Death of missionary sparks a debate over mission work
Slain 26-year-old’s approach to spreading the gospel is under fire
Some call him a martyr. Others call him a colonialist.
A few just call him tragically misguided.
Almost everyone, it seems, has an opinion about John Allen Chau.
When Indian officials reported last month that the young American missionary had died at the hands of indigenous people living on a protected island off the coast of India, a dispute erupted in Christian circles. As his story continues to capture international attention, the debate intensifies over his approach to spreading the Christian gospel at North Sentinel Island — and whether he should have been there at all.
Much of the discussion is rooted in Chau’s 13-page account of his final days, which was shared by his mother with the Washington Post.
According to the diary, he convinced several local fishermen to bring him as close as possible to North Sentinel Island on Nov. 14, at which point he paddled to shore in a kayak.
“My name is John, I love you and Jesus loves you,” he shouted at them, according to the journal. He then threw a fish at the Sentinelese and fled.
He returned the next day with a bevy of gifts. When a man shouted at him, he sang worship songs and hymns until a boy shot an arrow that stuck in Chau’s waterproof Bible.
He retreated again, but returned one last time, telling the fishermen he would be fine staying on the island overnight. When they returned, they saw several Sentinelese people dragging his body down the beach.
Chau’s relatives since have said that they forgive his killers. Indian authorities say they have no plans to recover his body, according to the Guardian.
Some mission experts shake their heads at Chau’s actions.
Scott Moreau, dean of Wheaton College’s graduate school and a scholar of mission work and intercultural communication, said Chau’s approach sits on the “naive end” of the missionary spectrum.

# # # #

§ EXERCISE OBJECTIVE:
In the article about the death of missionary John Allen Chau, what stuck in his waterproof Bible?

§ Data records:
# # # #

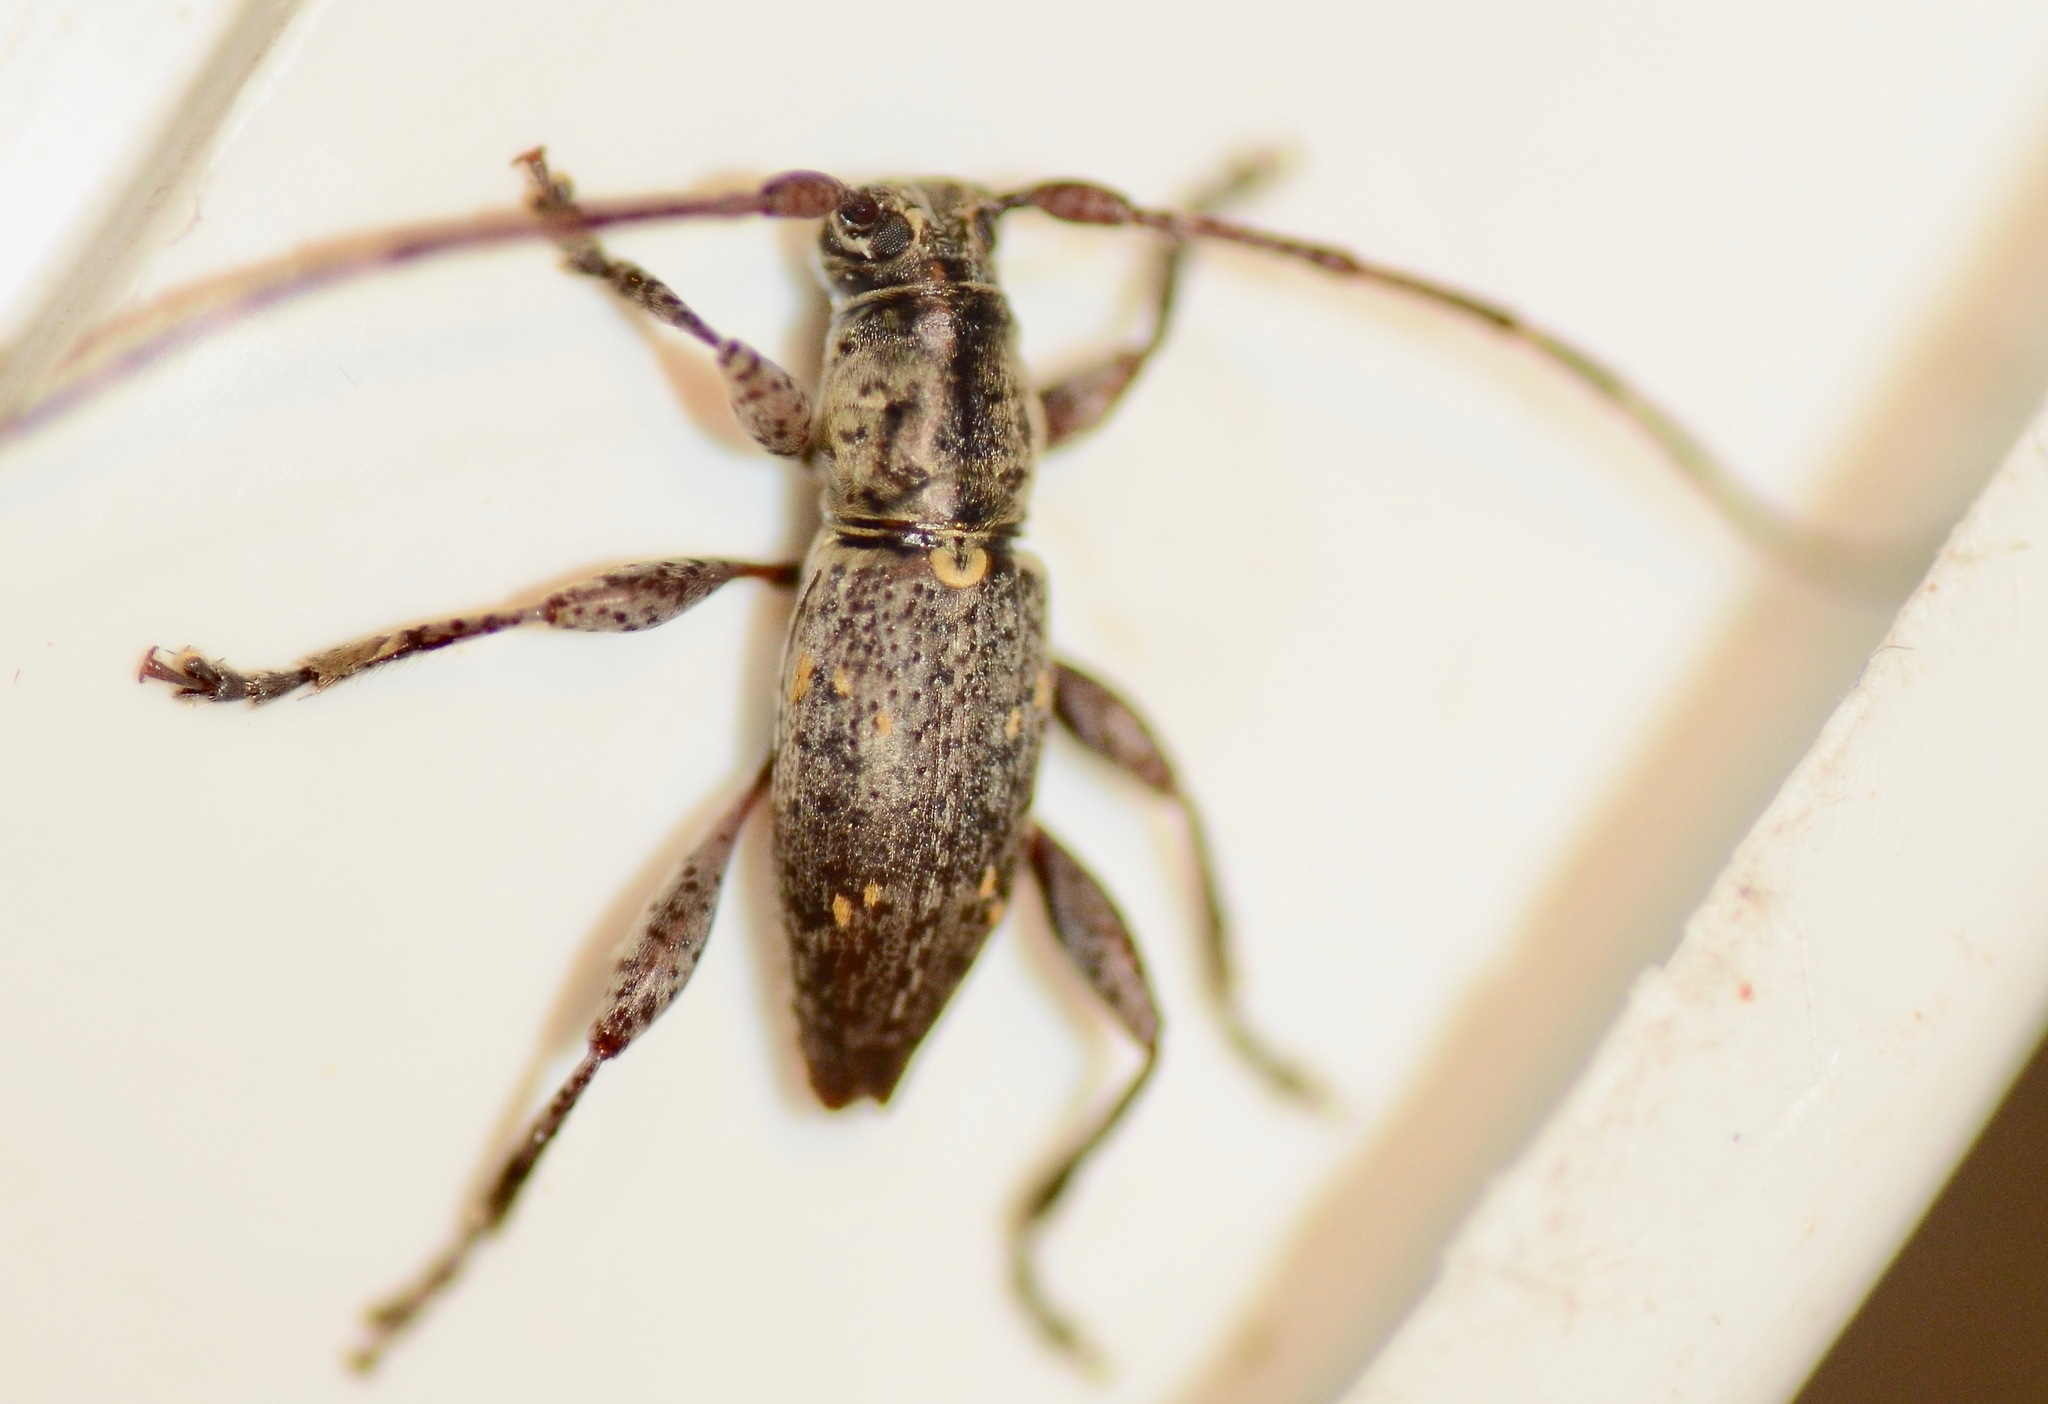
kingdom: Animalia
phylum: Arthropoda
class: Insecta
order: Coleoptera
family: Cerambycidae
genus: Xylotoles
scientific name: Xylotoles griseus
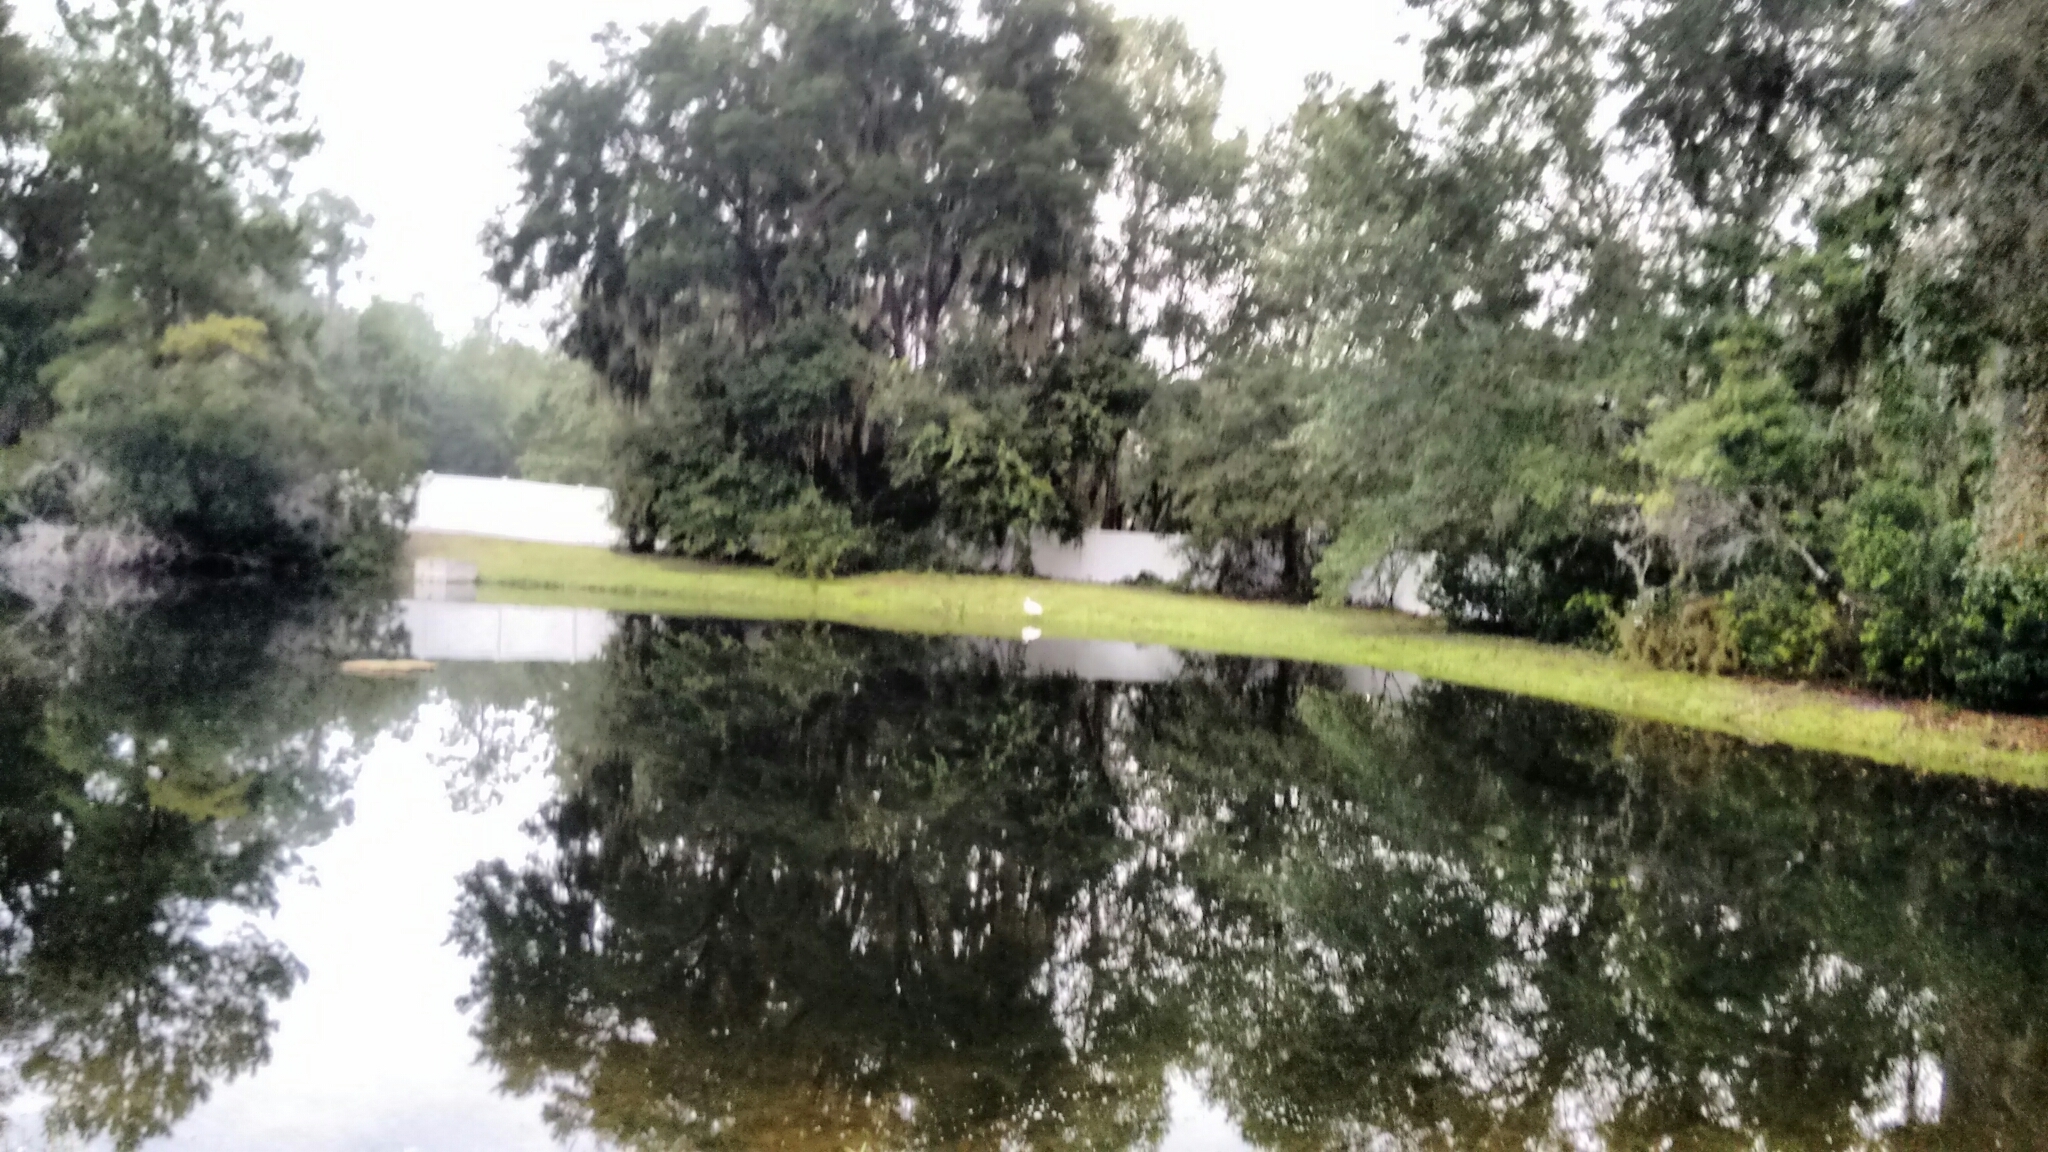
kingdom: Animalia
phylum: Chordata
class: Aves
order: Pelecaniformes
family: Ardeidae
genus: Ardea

# # # #

§ EXERCISE SOLUTION:
An arrow shot by a boy stuck in his waterproof Bible.